Estimate: £200,000 - 300,000

This beautiful example is a late work by Valckenborch, painted just before the turn of the 17th century, and reveals him as one of the most talented painters of the generation that continued the World Landscape tradition instigated by Pieter Breugel the Elder. It is not hard to see why the artist’s cabinet pictures, such as this present work, were so favoured by collectors at the Imperial courts in Brussels, Prague and beyond.

Jan Brueghel the Elder (Flemish)

A Village Street with carts, villagers and gentlefolk

Oil on copper

Estimate: £2,500,000–3,500,000

Jan Brueghel the Elder was an important painter in the famous Brueghel dynasty – son of the eminent Flemish painter Pieter Brueghel the Elder and nicknamed ‘Paradise Brueghel’ because of his invention of the genre of the paradise landscape. Alongside Rubens, with whom he was close friends, and as court painter to the governors of the Southern Netherlands, he was one of the leading Flemish painters of the early 17th century.

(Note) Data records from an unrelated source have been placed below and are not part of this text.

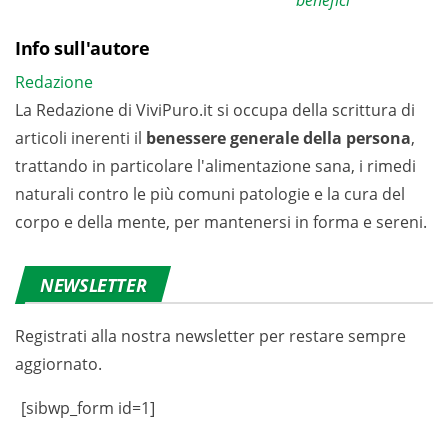
benefici
Info sull'autore
Redazione
La Redazione di ViviPuro.it si occupa della scrittura di
articoli inerenti il
benessere generale della persona
,
trattando in particolare l'alimentazione sana, i rimedi
naturali contro le più comuni patologie e la cura del
corpo e della mente, per mantenersi in forma e sereni.
NEWSLETTER
Registrati alla nostra newsletter per restare sempre
aggiornato.
[sibwp_form id=1]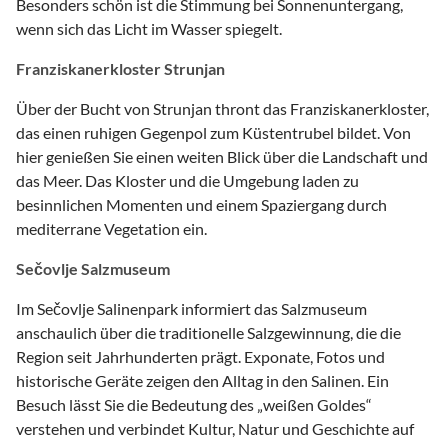
Besonders schön ist die Stimmung bei Sonnenuntergang,
wenn sich das Licht im Wasser spiegelt.
Franziskanerkloster Strunjan
Über der Bucht von Strunjan thront das Franziskanerkloster,
das einen ruhigen Gegenpol zum Küstentrubel bildet. Von
hier genießen Sie einen weiten Blick über die Landschaft und
das Meer. Das Kloster und die Umgebung laden zu
besinnlichen Momenten und einem Spaziergang durch
mediterrane Vegetation ein.
Sečovlje Salzmuseum
Im Sečovlje Salinenpark informiert das Salzmuseum
anschaulich über die traditionelle Salzgewinnung, die die
Region seit Jahrhunderten prägt. Exponate, Fotos und
historische Geräte zeigen den Alltag in den Salinen. Ein
Besuch lässt Sie die Bedeutung des „weißen Goldes“
verstehen und verbindet Kultur, Natur und Geschichte auf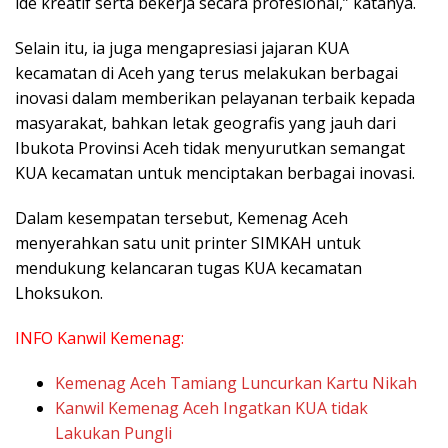
ide kreatif serta bekerja secara profesional,” katanya.
Selain itu, ia juga mengapresiasi jajaran KUA
kecamatan di Aceh yang terus melakukan berbagai
inovasi dalam memberikan pelayanan terbaik kepada
masyarakat, bahkan letak geografis yang jauh dari
Ibukota Provinsi Aceh tidak menyurutkan semangat
KUA kecamatan untuk menciptakan berbagai inovasi.
Dalam kesempatan tersebut, Kemenag Aceh
menyerahkan satu unit printer SIMKAH untuk
mendukung kelancaran tugas KUA kecamatan
Lhoksukon.
INFO Kanwil Kemenag:
Kemenag Aceh Tamiang Luncurkan Kartu Nikah
Kanwil Kemenag Aceh Ingatkan KUA tidak
Lakukan Pungli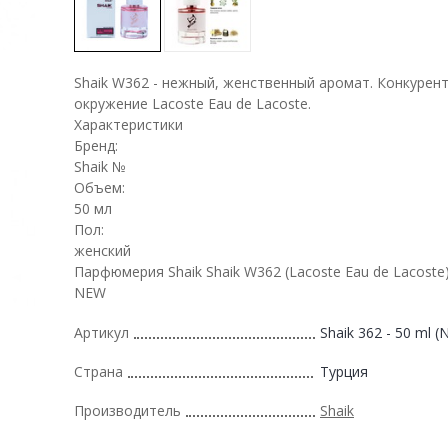
Shaik W362 - нежный, женственный аромат. Конкурен
окружение Lacoste Eau de Lacoste.
Характеристики
Бренд:
Shaik №
Объем:
50 мл
Пол:
женский
Парфюмерия Shaik Shaik W362 (Lacoste Eau de Lacoste)
NEW
Артикул
Shaik 362 - 50 ml 
Страна
Турция
Производитель
Shaik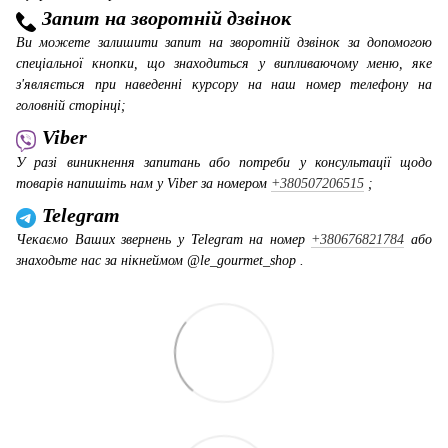
Запит на зворотній дзвінок
Ви можете залишити запит на зворотній дзвінок за допомогою
спеціальної кнопки, що знаходиться у випливаючому меню, яке
з'являється при наведенні курсору на наш номер телефону на
головній сторінці;
Viber
У разі виникнення запитань або потреби у консультації щодо
товарів напишіть нам у Viber за номером
+380507206515
;
Telegram
Чекаємо Ваших звернень у Telegram на номер
+380676821784
або
знаходьте нас за нікнеймом @le_gourmet_shop .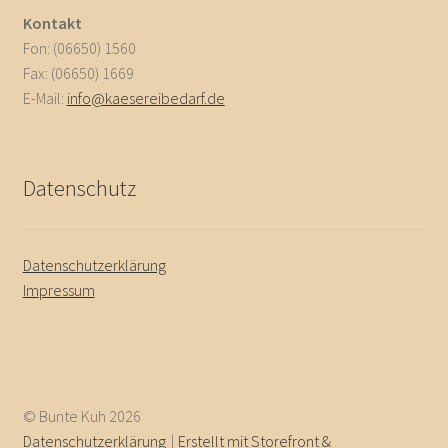
Kontakt
Fon: (06650) 1560
Fax: (06650) 1669
E-Mail:
info@kaesereibedarf.de
Datenschutz
Datenschutzerklärung
Impressum
© Bunte Kuh 2026
Datenschutzerklärung
Erstellt mit Storefront &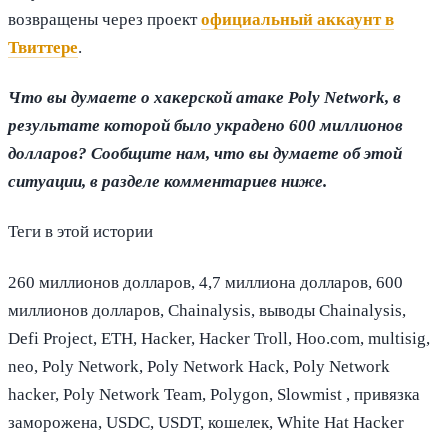
возвращены через проект
официальный аккаунт в
Твиттере
.
Что вы думаете о хакерской атаке Poly Network, в
результате которой было украдено 600 миллионов
долларов? Сообщите нам, что вы думаете об этой
ситуации, в разделе комментариев ниже.
Теги в этой истории
260 миллионов долларов, 4,7 миллиона долларов, 600
миллионов долларов, Chainalysis, выводы Chainalysis,
Defi Project, ETH, Hacker, Hacker Troll, Hoo.com, multisig,
neo, Poly Network, Poly Network Hack, Poly Network
hacker, Poly Network Team, Polygon, Slowmist , привязка
заморожена, USDC, USDT, кошелек, White Hat Hacker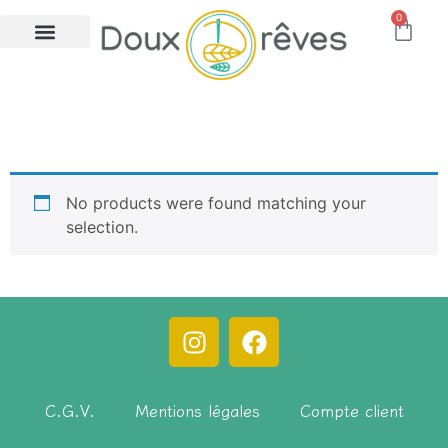
0
carte noel
No products were found matching your
selection.
C.G.V.
Mentions légales
Compte client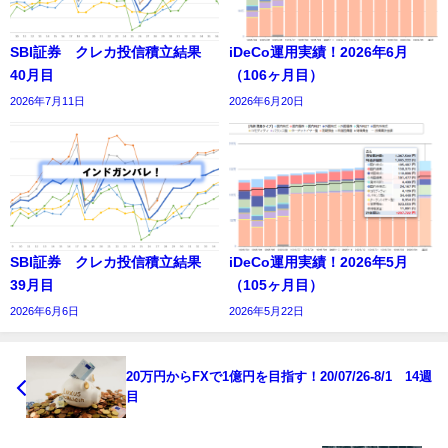
SBI証券 クレカ投信積立結果
iDeCo運用実績！2026年6月
40月目
（106ヶ月目）
2026年7月11日
2026年6月20日
SBI証券 クレカ投信積立結果
iDeCo運用実績！2026年5月
39月目
（105ヶ月目）
2026年6月6日
2026年5月22日
20万円からFXで1億円を目指す！20/07/26-8/1 14週
目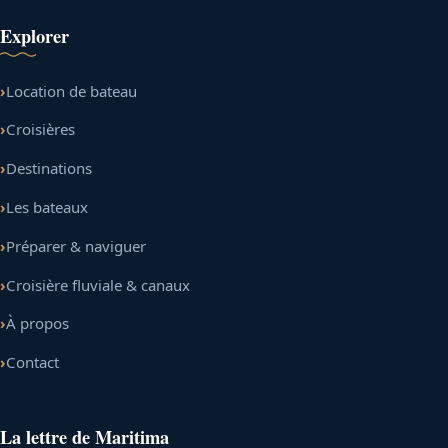
Explorer
Location de bateau
Croisières
Destinations
Les bateaux
Préparer & naviguer
Croisière fluviale & canaux
À propos
Contact
La lettre de Maritima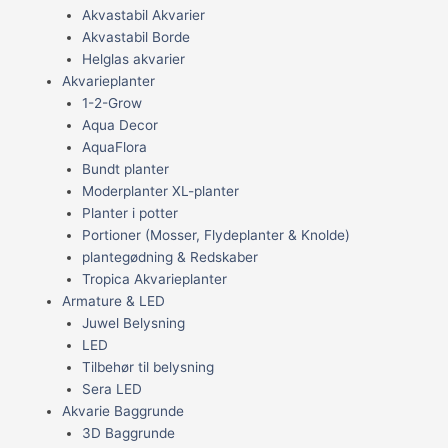
Akvastabil Akvarier
Akvastabil Borde
Helglas akvarier
Akvarieplanter
1-2-Grow
Aqua Decor
AquaFlora
Bundt planter
Moderplanter XL-planter
Planter i potter
Portioner (Mosser, Flydeplanter & Knolde)
plantegødning & Redskaber
Tropica Akvarieplanter
Armature & LED
Juwel Belysning
LED
Tilbehør til belysning
Sera LED
Akvarie Baggrunde
3D Baggrunde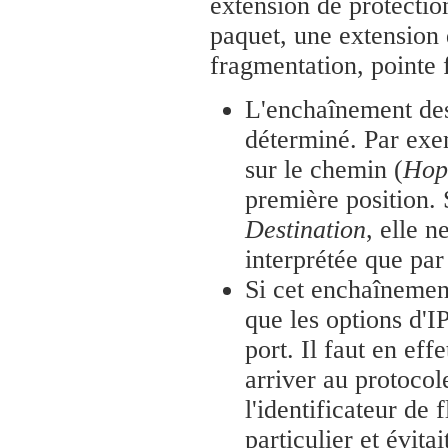
extension de protectio
paquet, une extension 
fragmentation, pointe
L'enchaînement des
déterminé. Par exe
sur le chemin (
Hop
première position. S
Destination
, elle n
interprétée que par
Si cet enchaînemen
que les options d'IP
port. Il faut en eff
arriver au protocole
l'identificateur de 
particulier et évit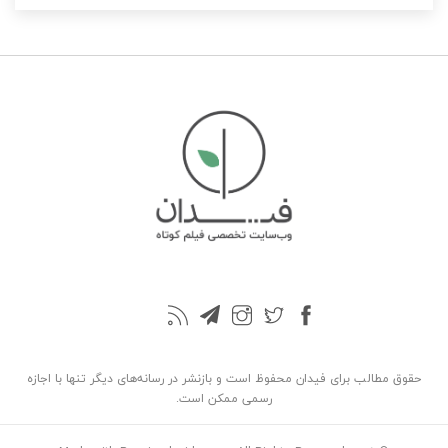
حقوق مطالب برای فیدان محفوظ است و بازنشر در رسانه‌های دیگر تنها با اجازه
رسمی ممکن است.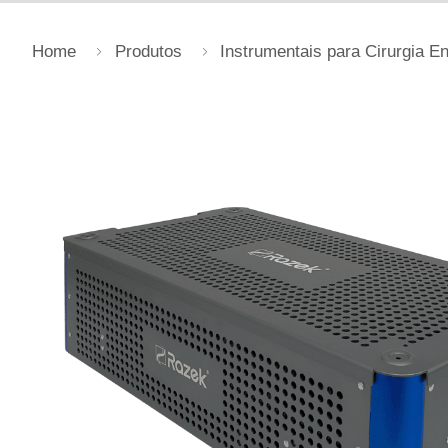
Home
Produtos
Instrumentais para Cirurgia E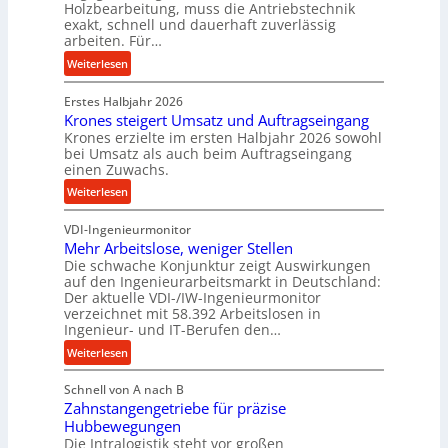
Holzbearbeitung, muss die Antriebstechnik
D
e
exakt, schnell und dauerhaft zuverlässig
r
w
arbeiten. Für…
ü
i
:
Weiterlesen
c
n
P
k
d
Erstes Halbjahr 2026
r
p
e
Krones steigert Umsatz und Auftragseingang
ä
r
t
Krones erzielte im ersten Halbjahr 2026 sowohl
z
o
r
bei Umsatz als auch beim Auftragseingang
i
z
einen Zuwachs.
i
s
e
e
:
Weiterlesen
e
s
b
K
u
s
u
VDI-Ingenieurmonitor
r
n
n
Mehr Arbeitslose, weniger Stellen
o
d
Die schwache Konjunktur zeigt Auswirkungen
d
n
l
auf den Ingenieurarbeitsmarkt in Deutschland:
H
e
a
Der aktuelle VDI-/IW-Ingenieurmonitor
y
s
n
verzeichnet mit 58.392 Arbeitslosen in
d
s
Ingenieur- und IT-Berufen den…
g
r
t
l
:
Weiterlesen
a
e
e
M
u
i
b
Schnell von A nach B
e
l
g
i
Zahnstangengetriebe für präzise
h
i
e
g
Hubbewegungen
r
k
r
Die Intralogistik steht vor großen
e
A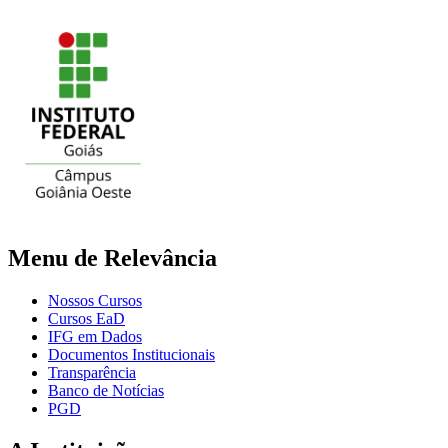
Menu de Relevância
Nossos Cursos
Cursos EaD
IFG em Dados
Documentos Institucionais
Transparência
Banco de Notícias
PGD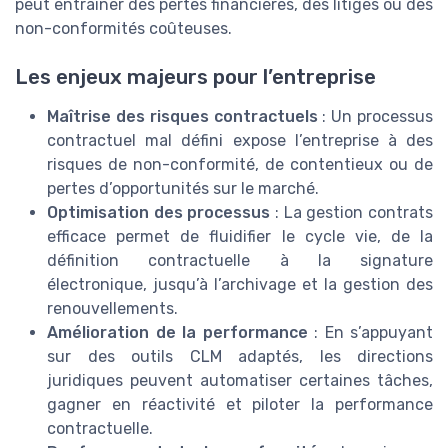
peut entraîner des pertes financières, des litiges ou des
non-conformités coûteuses.
Les enjeux majeurs pour l’entreprise
Maîtrise des risques contractuels
: Un processus
contractuel mal défini expose l’entreprise à des
risques de non-conformité, de contentieux ou de
pertes d’opportunités sur le marché.
Optimisation des processus
: La gestion contrats
efficace permet de fluidifier le cycle vie, de la
définition contractuelle à la signature
électronique, jusqu’à l’archivage et la gestion des
renouvellements.
Amélioration de la performance
: En s’appuyant
sur des outils CLM adaptés, les directions
juridiques peuvent automatiser certaines tâches,
gagner en réactivité et piloter la performance
contractuelle.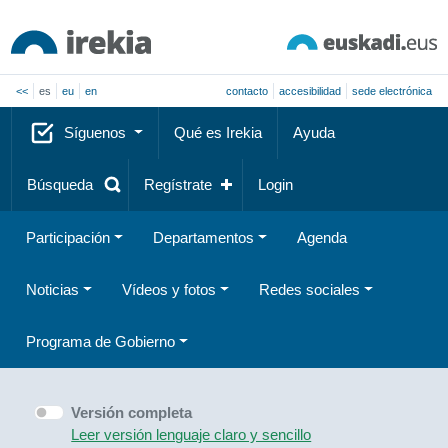
<<
es
eu
en
contacto
accesibilidad
sede electrónica
Síguenos
Qué es Irekia
Ayuda
Búsqueda
Regístrate
Login
Participación
Departamentos
Agenda
Noticias
Vídeos y fotos
Redes sociales
Programa de Gobierno
Versión completa
Leer versión lenguaje claro y sencillo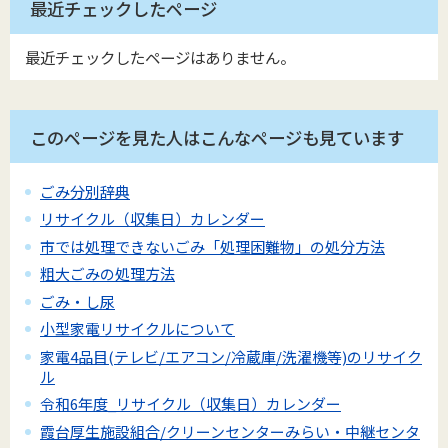
最近チェックしたページ
最近チェックしたページはありません。
このページを見た人はこんなページも見ています
ごみ分別辞典
リサイクル（収集日）カレンダー
市では処理できないごみ「処理困難物」の処分方法
粗大ごみの処理方法
ごみ・し尿
小型家電リサイクルについて
家電4品目(テレビ/エアコン/冷蔵庫/洗濯機等)のリサイク
ル
令和6年度_リサイクル（収集日）カレンダー
霞台厚生施設組合/クリーンセンターみらい・中継センタ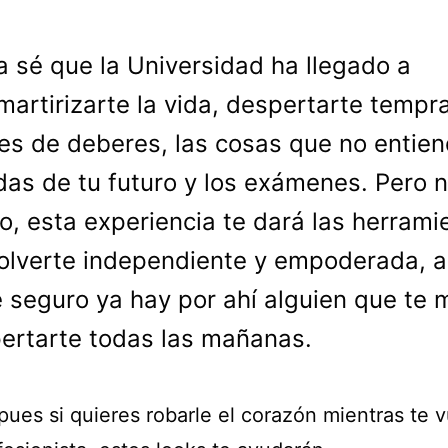
a sé que la Universidad ha llegado a
martirizarte la vida, despertarte tempr
les de deberes, las cosas que no entien
das de tu futuro y los exámenes. Pero 
o, esta experiencia te dará las herrami
olverte independiente y empoderada,
 seguro ya hay por ahí alguien que te 
ertarte todas las mañanas.
pues si quieres robarle el corazón mientras te 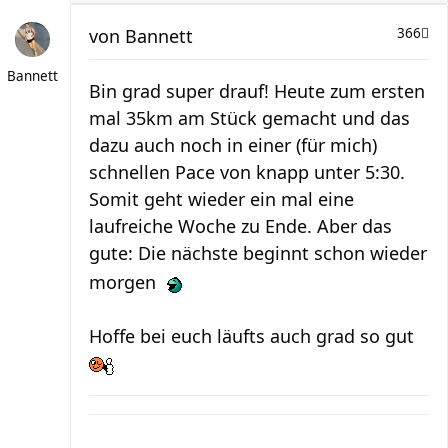
von
Bannett
366
Bannett
Bin grad super drauf! Heute zum ersten
mal 35km am Stück gemacht und das
dazu auch noch in einer (für mich)
schnellen Pace von knapp unter 5:30.
Somit geht wieder ein mal eine
laufreiche Woche zu Ende. Aber das
gute: Die nächste beginnt schon wieder
morgen
Hoffe bei euch läufts auch grad so gut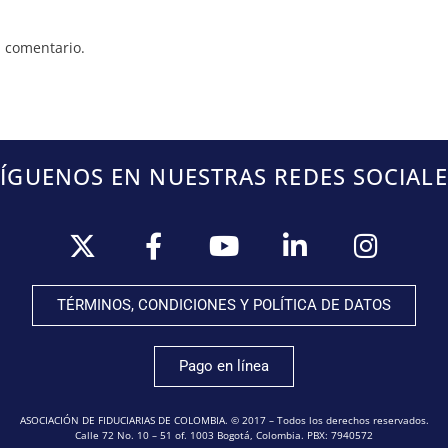
 comentario.
SÍGUENOS EN NUESTRAS REDES SOCIALE
TÉRMINOS, CONDICIONES Y POLÍTICA DE DATOS
Pago en línea
ASOCIACIÓN DE FIDUCIARIAS DE COLOMBIA. © 2017 – Todos los derechos reservados.
Calle 72 No. 10 – 51 of. 1003 Bogotá, Colombia. PBX: 7940572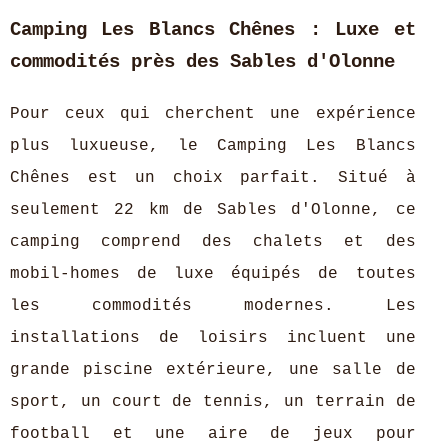
Camping Les Blancs Chênes : Luxe et
commodités près des Sables d'Olonne
Pour ceux qui cherchent une expérience
plus luxueuse, le Camping Les Blancs
Chênes est un choix parfait. Situé à
seulement 22 km de Sables d'Olonne, ce
camping comprend des chalets et des
mobil-homes de luxe équipés de toutes
les commodités modernes. Les
installations de loisirs incluent une
grande piscine extérieure, une salle de
sport, un court de tennis, un terrain de
football et une aire de jeux pour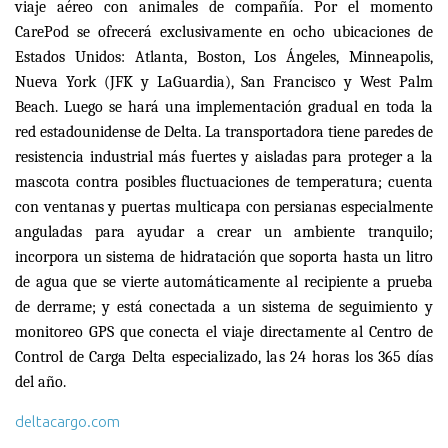
viaje a
é
reo con animales de compa
ñí
a. Por el momento
CarePod se ofrecer
á
exclusivamente en ocho ubicaciones de
Estados Unidos: Atlanta, Boston, Los
Á
ngeles, Minneapolis,
Nueva York (JFK y LaGuardia), San Francisco y West Palm
Beach. Luego se har
á
una implementaci
ó
n gradual en toda la
red estadounidense de Delta. La transportadora tiene paredes de
resistencia industrial m
á
s fuertes y aisladas para proteger a la
mascota contra posibles fluctuaciones de temperatura; cuenta
con ventanas y puertas multicapa con persianas especialmente
anguladas para ayudar a crear un ambiente tranquilo;
incorpora un sistema de hidrataci
ó
n que soporta hasta un litro
de agua que se vierte autom
á
ticamente al recipiente a prueba
de derrame; y est
á
conectada a un sistema de seguimiento y
monitoreo GPS que conecta el viaje directamente al Centro de
Control de Carga Delta especializado, las 24 horas los 365 d
í
as
del a
ñ
o.
deltacargo.com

This beautiful copper is an exceptionally fine example of landscape painting in Flanders in the first quarter of the 17th century. Brueghel has placed groups of everyday villagers against the rich blues and greens of the landscape which is bathed in warm sunlight. By painting onto copper, the artist has given the scene a translucent ‘jewel’ like quality, which is enhanced by its intimate scale.

Genre

Jacob Ochtervelt (Dutch)

The Oyster Meal

Oil on canvas

Estimate: £1,500,000–2,500,000

A contemporary of Johannes Vermeer, Pieter de Hooch, Gerard ter Borch and Gabriel Metsu, Ochtervelt (1634-1682) was one of the leading Dutch painters of high-life genre scenes of the 1650s and 1660s. Celebrated for his sensitive renderings of clothing, complexion and body language, he excelled in his ability to capture the effects of light and colour and the sheen of fabrics, as epitomised in this work. Rich in symbolism, the painting depicts a lavish scene of seduction, in which a young suitor, clearly bent on love, proffers oysters (symbols of sexual pleasure) to an elegantly dressed young woman whose sumptuous attire suggests that she may charge handsomely for her favours. The dog – traditionally a symbol of watchfulness – is here lapping up the wine that is spilling from his mistresses glass, an indication that he might not be in the best state to protect his mistress’s honour. The rumpled bedclothes and the empty birdcage hanging above the bed are further indications that the room the two figures are in is one intended as much for love as for sleep.